Logo Questions Linux Laravel Mysql Ubuntu Git Menu
 

Batch Normalization doesn't have gradient in tensorflow 2.0?

I am trying to make a simple GANs to generate digits from the MNIST dataset. However when I get to training(which is custom) I get this annoying warning that I suspect is the cause of not training like I'm used to.

Keep in mind this is all in tensorflow 2.0 using it's default eager execution.

GET THE DATA(not that important)

(train_images,train_labels),(test_images,test_labels) = tf.keras.datasets.mnist.load_data()

train_images = train_images.reshape(train_images.shape[0], 28, 28, 1).astype('float32')
train_images = (train_images - 127.5) / 127.5 # Normalize the images to [-1, 1]

BUFFER_SIZE = 60000
BATCH_SIZE = 256

train_dataset = tf.data.Dataset.from_tensor_slices((train_images,train_labels)).shuffle(BUFFER_SIZE).batch(BATCH_SIZE)

GENERATOR MODEL(This is where the Batch Normalization is at)

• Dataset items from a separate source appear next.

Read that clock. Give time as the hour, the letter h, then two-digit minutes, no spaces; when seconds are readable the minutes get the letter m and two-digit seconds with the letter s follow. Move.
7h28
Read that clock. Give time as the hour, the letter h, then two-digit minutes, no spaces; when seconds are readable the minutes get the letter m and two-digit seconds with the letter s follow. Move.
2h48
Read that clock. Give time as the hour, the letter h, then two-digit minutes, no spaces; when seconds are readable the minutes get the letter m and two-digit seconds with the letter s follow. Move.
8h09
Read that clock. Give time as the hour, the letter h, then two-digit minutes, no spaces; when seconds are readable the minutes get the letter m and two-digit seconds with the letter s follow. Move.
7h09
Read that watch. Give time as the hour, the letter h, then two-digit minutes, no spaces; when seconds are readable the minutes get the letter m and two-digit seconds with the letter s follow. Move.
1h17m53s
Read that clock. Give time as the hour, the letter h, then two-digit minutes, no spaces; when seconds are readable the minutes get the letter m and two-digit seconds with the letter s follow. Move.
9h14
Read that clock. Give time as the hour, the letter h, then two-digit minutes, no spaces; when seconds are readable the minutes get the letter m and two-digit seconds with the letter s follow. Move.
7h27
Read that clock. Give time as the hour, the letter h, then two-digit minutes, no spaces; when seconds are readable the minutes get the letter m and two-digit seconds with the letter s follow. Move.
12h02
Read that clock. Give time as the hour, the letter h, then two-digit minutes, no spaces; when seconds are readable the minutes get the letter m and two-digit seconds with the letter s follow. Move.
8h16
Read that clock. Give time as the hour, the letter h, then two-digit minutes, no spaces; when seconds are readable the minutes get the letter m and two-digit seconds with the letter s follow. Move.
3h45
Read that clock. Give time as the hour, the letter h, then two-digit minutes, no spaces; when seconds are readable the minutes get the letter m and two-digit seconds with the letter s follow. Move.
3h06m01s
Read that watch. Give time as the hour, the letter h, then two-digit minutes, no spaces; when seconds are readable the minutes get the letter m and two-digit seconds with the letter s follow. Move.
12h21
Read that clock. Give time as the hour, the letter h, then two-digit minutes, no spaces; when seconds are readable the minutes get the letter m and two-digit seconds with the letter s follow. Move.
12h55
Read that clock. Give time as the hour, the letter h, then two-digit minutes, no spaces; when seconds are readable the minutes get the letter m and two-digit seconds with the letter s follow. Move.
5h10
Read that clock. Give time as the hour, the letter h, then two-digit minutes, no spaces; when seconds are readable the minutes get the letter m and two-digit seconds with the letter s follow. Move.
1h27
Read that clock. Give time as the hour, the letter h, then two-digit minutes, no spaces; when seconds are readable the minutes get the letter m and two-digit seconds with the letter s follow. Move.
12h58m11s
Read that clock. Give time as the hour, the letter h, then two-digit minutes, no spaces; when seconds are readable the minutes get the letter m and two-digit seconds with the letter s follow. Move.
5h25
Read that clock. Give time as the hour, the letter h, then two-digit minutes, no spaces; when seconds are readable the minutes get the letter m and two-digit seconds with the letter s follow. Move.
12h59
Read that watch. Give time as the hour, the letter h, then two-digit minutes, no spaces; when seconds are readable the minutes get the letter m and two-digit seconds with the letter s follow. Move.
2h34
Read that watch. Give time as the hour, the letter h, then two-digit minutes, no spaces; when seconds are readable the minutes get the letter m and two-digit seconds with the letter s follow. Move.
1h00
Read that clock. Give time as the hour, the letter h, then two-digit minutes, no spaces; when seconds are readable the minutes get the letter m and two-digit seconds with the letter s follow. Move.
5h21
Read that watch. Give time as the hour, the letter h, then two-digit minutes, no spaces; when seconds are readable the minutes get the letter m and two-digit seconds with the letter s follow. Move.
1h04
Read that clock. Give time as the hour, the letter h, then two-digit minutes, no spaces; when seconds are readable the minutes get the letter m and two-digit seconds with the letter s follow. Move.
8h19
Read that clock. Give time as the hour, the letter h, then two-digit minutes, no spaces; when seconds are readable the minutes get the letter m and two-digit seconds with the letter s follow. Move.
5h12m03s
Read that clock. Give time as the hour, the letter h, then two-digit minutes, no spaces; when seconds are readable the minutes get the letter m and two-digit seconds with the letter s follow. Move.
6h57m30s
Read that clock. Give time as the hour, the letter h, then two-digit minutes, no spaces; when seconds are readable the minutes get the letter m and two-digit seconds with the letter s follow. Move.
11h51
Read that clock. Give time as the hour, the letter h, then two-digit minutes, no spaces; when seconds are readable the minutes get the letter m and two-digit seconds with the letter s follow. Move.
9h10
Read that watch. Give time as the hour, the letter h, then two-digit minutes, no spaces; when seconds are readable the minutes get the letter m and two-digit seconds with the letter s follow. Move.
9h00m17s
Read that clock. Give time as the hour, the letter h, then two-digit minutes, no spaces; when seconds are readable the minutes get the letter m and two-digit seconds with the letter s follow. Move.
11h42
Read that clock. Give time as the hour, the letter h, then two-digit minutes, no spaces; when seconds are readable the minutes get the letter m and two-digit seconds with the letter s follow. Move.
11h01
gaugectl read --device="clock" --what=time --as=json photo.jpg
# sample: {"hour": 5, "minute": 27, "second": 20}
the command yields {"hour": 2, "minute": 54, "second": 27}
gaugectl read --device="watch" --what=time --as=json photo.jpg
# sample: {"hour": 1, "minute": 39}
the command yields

def make_generator_model():
    model = tf.keras.Sequential()
    model.add(tf.keras.layers.Dense(7*7*256, use_bias=False, input_shape=(100,)))
    model.add(tf.keras.layers.BatchNormalization())
    model.add(tf.keras.layers.LeakyReLU())

    model.add(tf.keras.layers.Reshape((7, 7, 256)))
    assert model.output_shape == (None, 7, 7, 256) # Note: None is the batch size

    model.add(tf.keras.layers.Conv2DTranspose(128, (5, 5), strides=(1, 1), padding='same', use_bias=False))
    assert model.output_shape == (None, 7, 7, 128)  
    model.add(tf.keras.layers.BatchNormalization())
    model.add(tf.keras.layers.LeakyReLU())

    model.add(tf.keras.layers.Conv2DTranspose(64, (5, 5), strides=(2, 2), padding='same', use_bias=False))
    assert model.output_shape == (None, 14, 14, 64)    
    model.add(tf.keras.layers.BatchNormalization())
    model.add(tf.keras.layers.LeakyReLU())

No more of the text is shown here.